Consider two functions, $g(x)=\left(1-\mathbb{E}_y (f(x,y))\right)^n$, $h(x)=\mathbb{E}_y\left(\left(1- f(x,y)\right)^n\right)$, $n=1,2,\cdots$, where $\mathbb{E}_y(f(x,y))$ denotes the expectation of function $f(x,y)\in[0,1]$, $x\in[0,1]$, with respect to (w.r.t.) $y$, where $y\in(-\infty.\infty)$.
I have a conjecture which is stated as follows. If $\mathbb{E}_y(f(x,y))$ is concave w.r.t. $x$, then both the functions $g(x)$ and $h(x)$ are convex w.r.t. $x$.
However, I cannot prove my conjecture above. Can anyone give me some hints to prove it, or take a counter example to tell me that it is wrong.
I appreciate any comment on this post.
Yes to the $g$ part, as you have probably checked.

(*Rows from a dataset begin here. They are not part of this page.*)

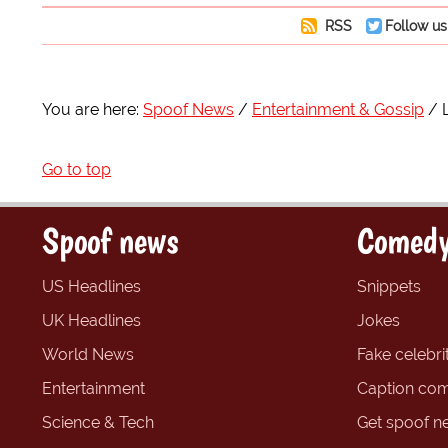
RSS
Follow us
You are here:
Spoof News
Entertainment & Gossip
Go to top
Spoof news
Comedy
US Headlines
Snippets
UK Headlines
Jokes
World News
Fake celebrit
Entertainment
Caption com
Science & Tech
Get spoof n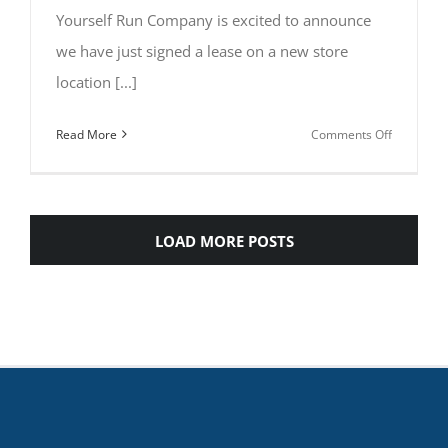
Yourself Run Company is excited to announce
we have just signed a lease on a new store
location [...]
on
Read More
Comments Off
Coming
Soon
to
Downtow
LOAD MORE POSTS
Wendell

But no to the $h$ part. Let $n=2$, let $y\sim N(0,1)$ and let $f(x,y)=1/2+x(1-x)$ if $y\ge0$ and $f(x,y)=1/2-x(1-x)$ if $y<0$. (Think of this as $1-f(x,y) = 1/2 \pm x(1-x)$ where the sign depends on $y$.) The expectation $\mathbb E_y(1-f(x,y)) = 1/2$, a convex function. But $$h(x)= \mathbb E_y(1-f(x,y))^2 = \mathbb E_y(1/4 \pm x(1-x)) + (x(1-x))^2) = 1/4 + (x(1-x))^2,$$ which is neither concave nor convex.
The problem is that requiring $\mathbb E_y(f(x,y))$ to be concave in $x$ does not put much of a constraint on the slices you get by holding $y$ fixed. As above, the average of non-concave functions can be concave. This does not hurt you in the $g$ case, but in the $h$ case it can.